**Your goal:** Return all of the entries exactly, with nothing added or left out.

Saved entries
+ + + +
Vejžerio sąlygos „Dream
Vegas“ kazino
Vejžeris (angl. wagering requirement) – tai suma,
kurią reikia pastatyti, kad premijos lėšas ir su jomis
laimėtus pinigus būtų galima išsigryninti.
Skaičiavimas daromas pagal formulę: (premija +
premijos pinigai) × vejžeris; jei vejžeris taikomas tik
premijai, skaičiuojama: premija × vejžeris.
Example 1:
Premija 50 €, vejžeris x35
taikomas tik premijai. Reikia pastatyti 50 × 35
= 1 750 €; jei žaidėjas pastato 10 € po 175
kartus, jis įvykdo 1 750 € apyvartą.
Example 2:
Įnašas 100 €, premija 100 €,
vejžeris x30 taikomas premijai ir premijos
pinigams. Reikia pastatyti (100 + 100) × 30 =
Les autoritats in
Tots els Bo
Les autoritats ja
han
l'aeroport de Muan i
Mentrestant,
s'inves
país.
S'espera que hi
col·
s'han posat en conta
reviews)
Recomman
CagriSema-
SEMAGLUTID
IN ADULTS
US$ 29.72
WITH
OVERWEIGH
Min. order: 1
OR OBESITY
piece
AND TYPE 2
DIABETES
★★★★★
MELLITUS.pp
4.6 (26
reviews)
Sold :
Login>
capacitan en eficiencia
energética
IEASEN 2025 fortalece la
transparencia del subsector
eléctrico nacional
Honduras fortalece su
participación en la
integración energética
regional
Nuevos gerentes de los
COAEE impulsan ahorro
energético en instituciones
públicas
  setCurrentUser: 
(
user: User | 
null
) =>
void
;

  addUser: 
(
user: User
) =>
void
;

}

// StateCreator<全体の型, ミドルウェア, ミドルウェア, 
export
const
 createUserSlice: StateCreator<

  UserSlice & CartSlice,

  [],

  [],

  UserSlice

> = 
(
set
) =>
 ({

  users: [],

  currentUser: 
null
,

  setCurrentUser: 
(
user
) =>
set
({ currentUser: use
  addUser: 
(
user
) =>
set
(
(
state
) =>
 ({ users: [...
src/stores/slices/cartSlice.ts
+ + + +
**Your solution:**
Vejžerio sąlygos „Dream
Vegas“ kazino
Vejžeris (angl. wagering requirement) – tai suma,
kurią reikia pastatyti, kad premijos lėšas ir su jomis
laimėtus pinigus būtų galima išsigryninti.
Skaičiavimas daromas pagal formulę: (premija +
premijos pinigai) × vejžeris; jei vejžeris taikomas tik
premijai, skaičiuojama: premija × vejžeris.
Example 1:
Premija 50 €, vejžeris x35
taikomas tik premijai. Reikia pastatyti 50 × 35
= 1 750 €; jei žaidėjas pastato 10 € po 175
kartus, jis įvykdo 1 750 € apyvartą.
Example 2:
Įnašas 100 €, premija 100 €,
vejžeris x30 taikomas premijai ir premijos
pinigams. Reikia pastatyti (100 + 100) × 30 =
Les autoritats in
Tots els Bo
Les autoritats ja
han
l'aeroport de Muan i
Mentrestant,
s'inves
país.
S'espera que hi
col·
s'han posat en conta
reviews)
Recomman
CagriSema-
SEMAGLUTID
IN ADULTS
US$ 29.72
WITH
OVERWEIGH
Min. order: 1
OR OBESITY
piece
AND TYPE 2
DIABETES
★★★★★
MELLITUS.pp
4.6 (26
reviews)
Sold :
Login>
capacitan en eficiencia
energética
IEASEN 2025 fortalece la
transparencia del subsector
eléctrico nacional
Honduras fortalece su
participación en la
integración energética
regional
Nuevos gerentes de los
COAEE impulsan ahorro
energético en instituciones
públicas
  setCurrentUser: 
(
user: User | 
null
) =>
void
;

  addUser: 
(
user: User
) =>
void
;

}

// StateCreator<全体の型, ミドルウェア, ミドルウェア, 
export
const
 createUserSlice: StateCreator<

  UserSlice & CartSlice,

  [],

  [],

  UserSlice

> = 
(
set
) =>
 ({

  users: [],

  currentUser: 
null
,

  setCurrentUser: 
(
user
) =>
set
({ currentUser: use
  addUser: 
(
user
) =>
set
(
(
state
) =>
 ({ users: [...
src/stores/slices/cartSlice.ts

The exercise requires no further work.